» **Your instructions**
Could you repeat the data below word for word, leaving the pictures out of your answer?

» **Records shown**
** begin **

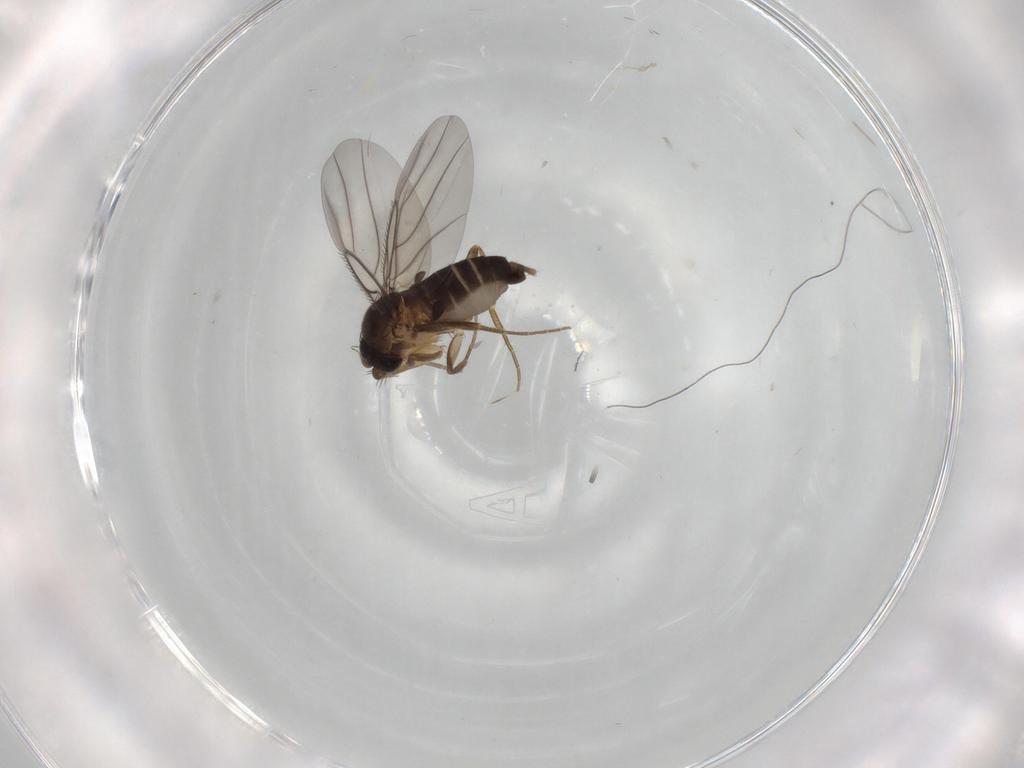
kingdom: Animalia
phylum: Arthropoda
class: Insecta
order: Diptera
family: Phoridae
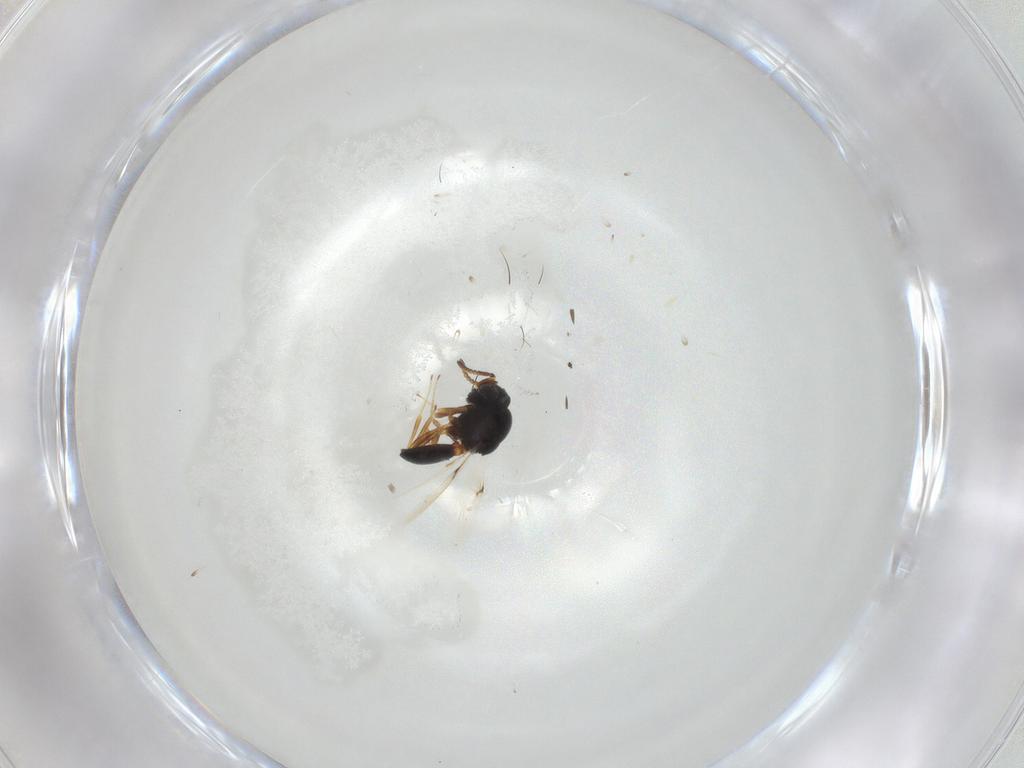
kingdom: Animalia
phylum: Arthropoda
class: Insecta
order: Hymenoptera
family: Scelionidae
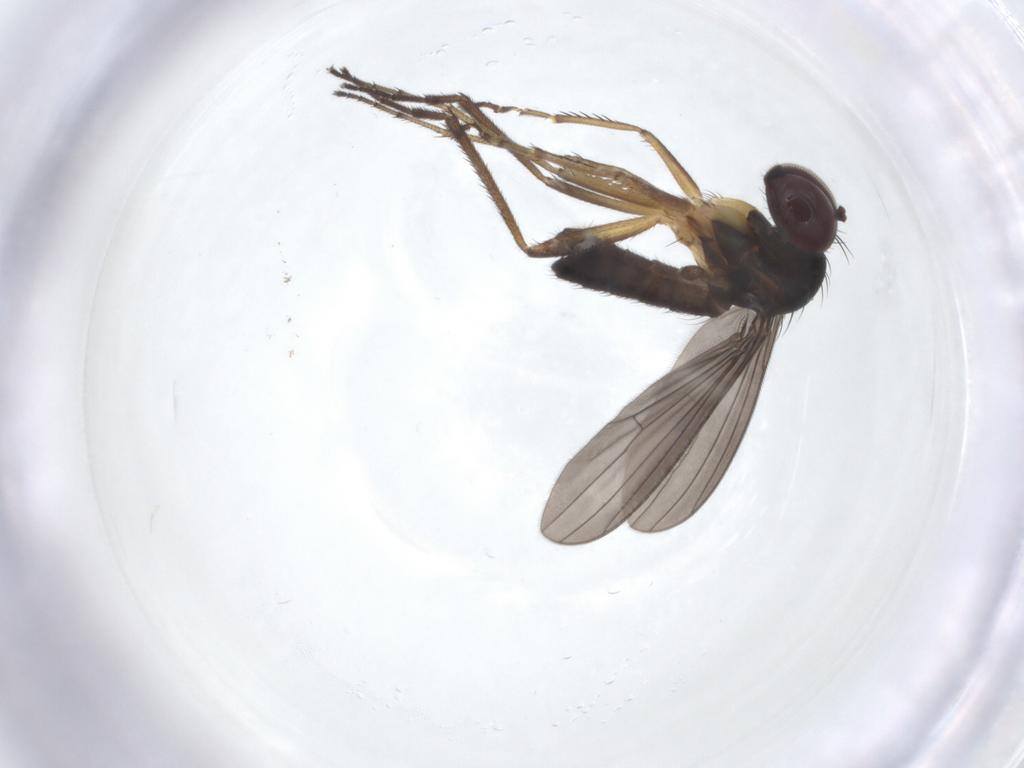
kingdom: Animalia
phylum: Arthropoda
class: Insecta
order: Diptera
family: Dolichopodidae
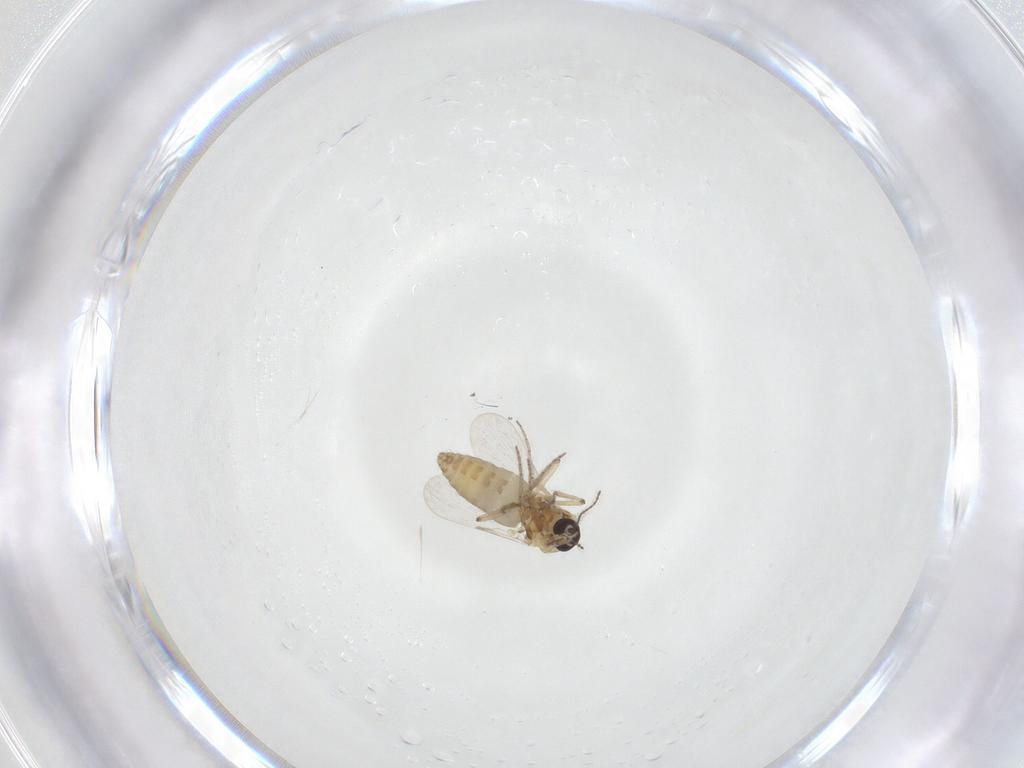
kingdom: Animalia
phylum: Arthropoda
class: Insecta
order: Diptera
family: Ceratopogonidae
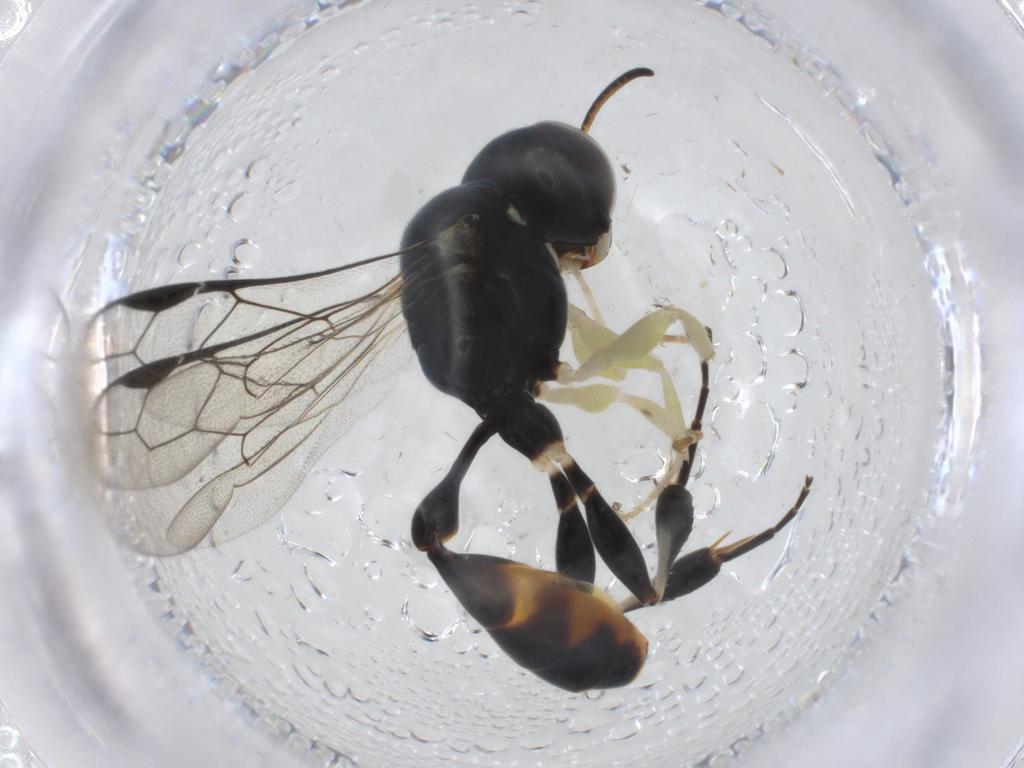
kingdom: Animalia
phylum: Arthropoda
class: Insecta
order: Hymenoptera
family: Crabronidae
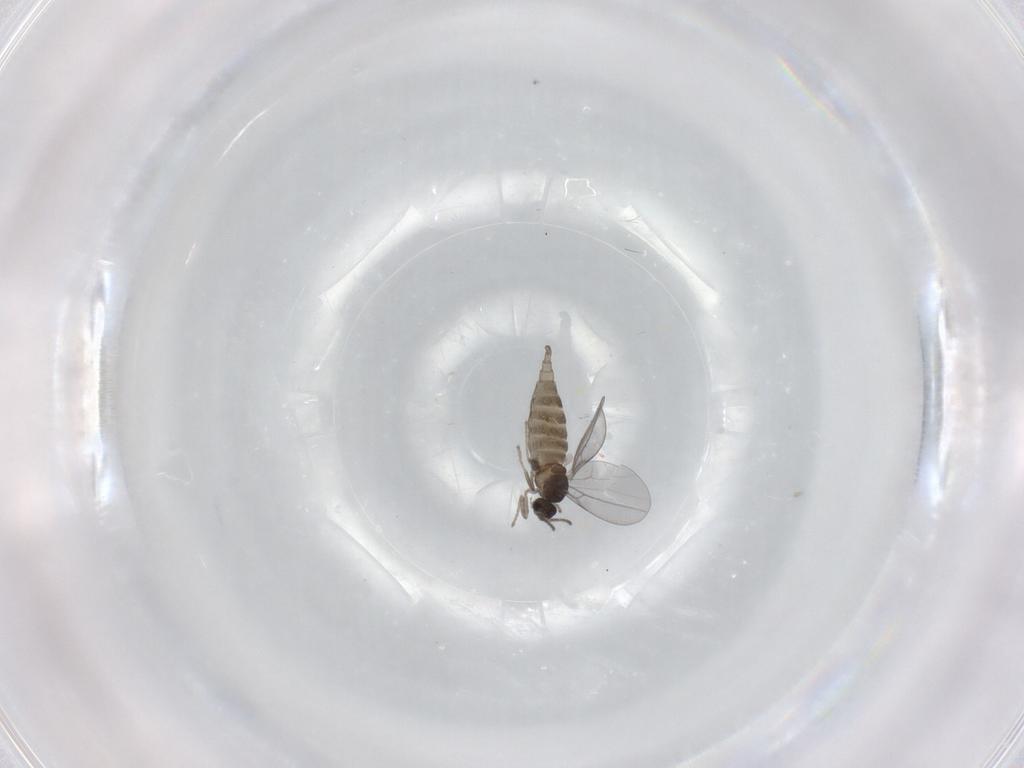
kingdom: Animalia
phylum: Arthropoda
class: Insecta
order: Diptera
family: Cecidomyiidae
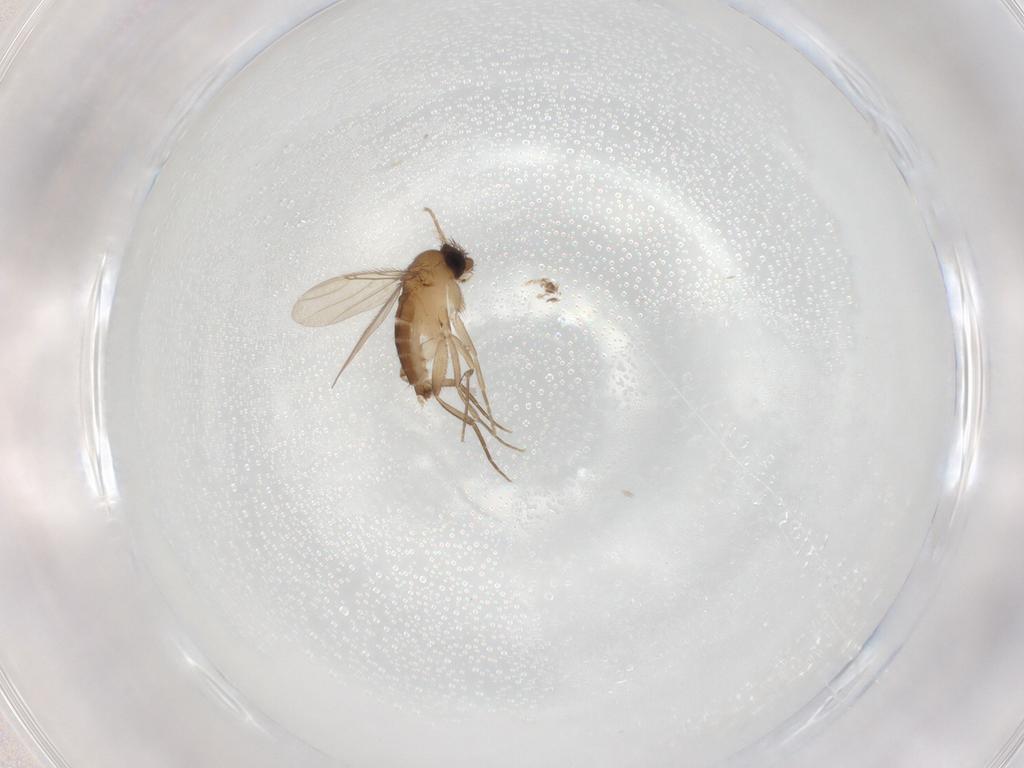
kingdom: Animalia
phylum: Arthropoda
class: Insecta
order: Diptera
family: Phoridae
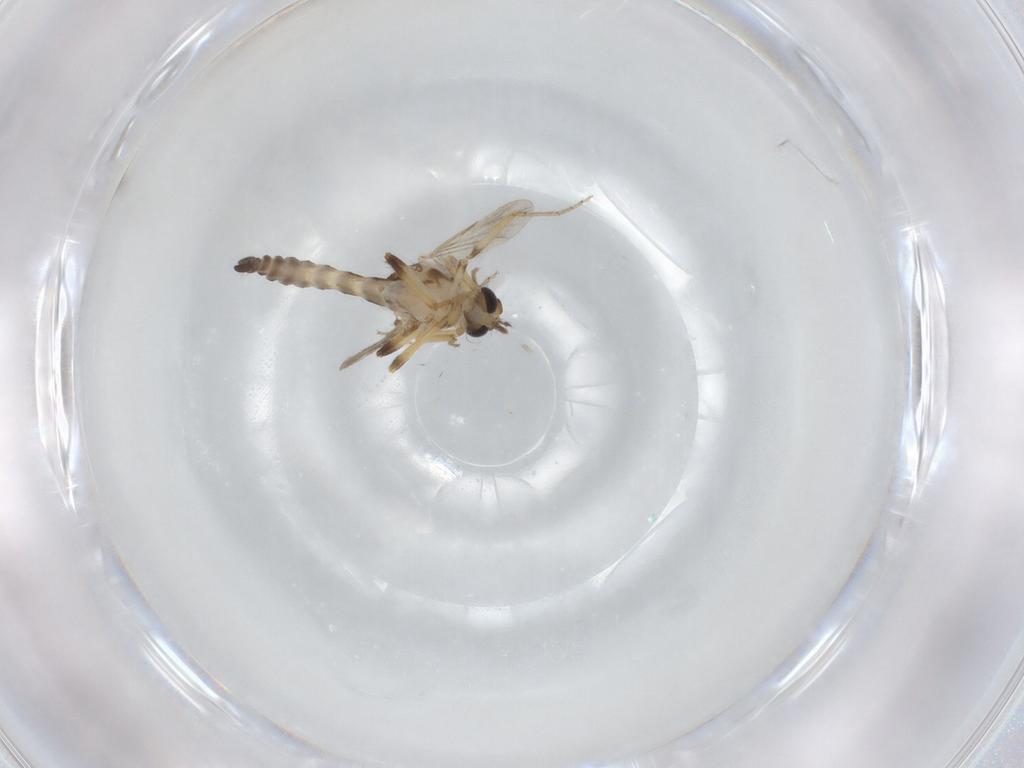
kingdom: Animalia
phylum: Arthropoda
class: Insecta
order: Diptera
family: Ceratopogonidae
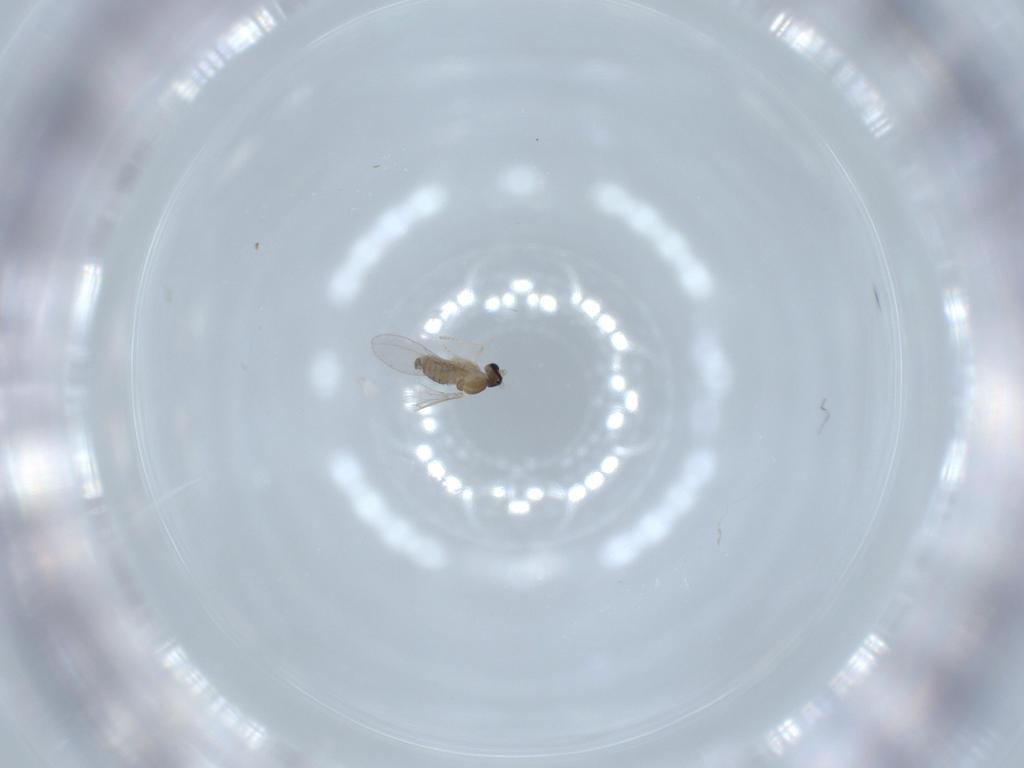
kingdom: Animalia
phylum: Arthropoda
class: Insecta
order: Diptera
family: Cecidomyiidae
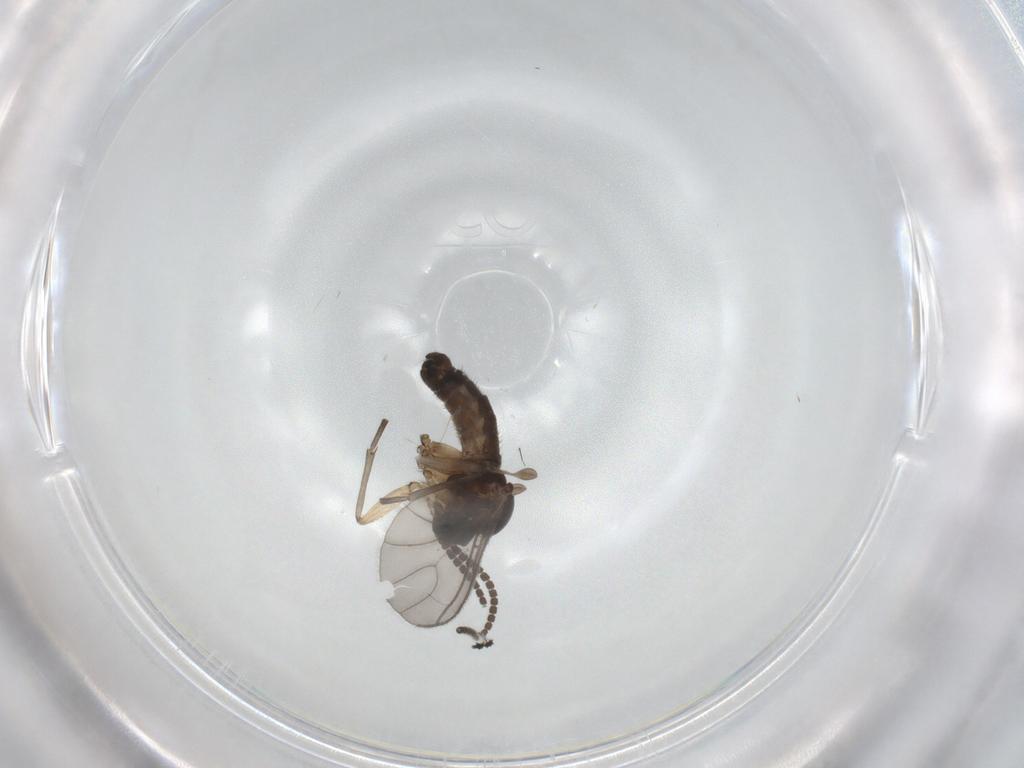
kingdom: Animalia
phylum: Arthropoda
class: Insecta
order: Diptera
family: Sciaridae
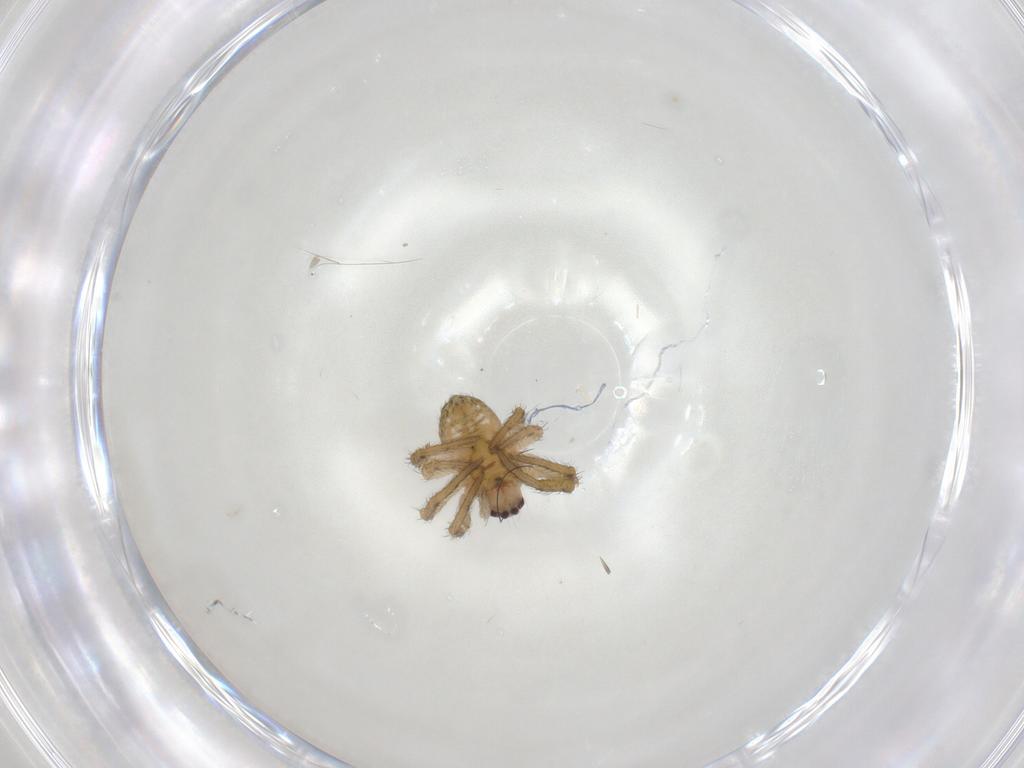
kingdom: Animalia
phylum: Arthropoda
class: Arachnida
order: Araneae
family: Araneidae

** end **

» **Result**
kingdom: Animalia
phylum: Arthropoda
class: Insecta
order: Diptera
family: Phoridae
kingdom: Animalia
phylum: Arthropoda
class: Insecta
order: Hymenoptera
family: Scelionidae
kingdom: Animalia
phylum: Arthropoda
class: Insecta
order: Diptera
family: Dolichopodidae
kingdom: Animalia
phylum: Arthropoda
class: Insecta
order: Diptera
family: Ceratopogonidae
kingdom: Animalia
phylum: Arthropoda
class: Insecta
order: Hymenoptera
family: Crabronidae
kingdom: Animalia
phylum: Arthropoda
class: Insecta
order: Diptera
family: Cecidomyiidae
kingdom: Animalia
phylum: Arthropoda
class: Insecta
order: Diptera
family: Phoridae
kingdom: Animalia
phylum: Arthropoda
class: Insecta
order: Diptera
family: Ceratopogonidae
kingdom: Animalia
phylum: Arthropoda
class: Insecta
order: Diptera
family: Cecidomyiidae
kingdom: Animalia
phylum: Arthropoda
class: Insecta
order: Diptera
family: Sciaridae
kingdom: Animalia
phylum: Arthropoda
class: Arachnida
order: Araneae
family: Araneidae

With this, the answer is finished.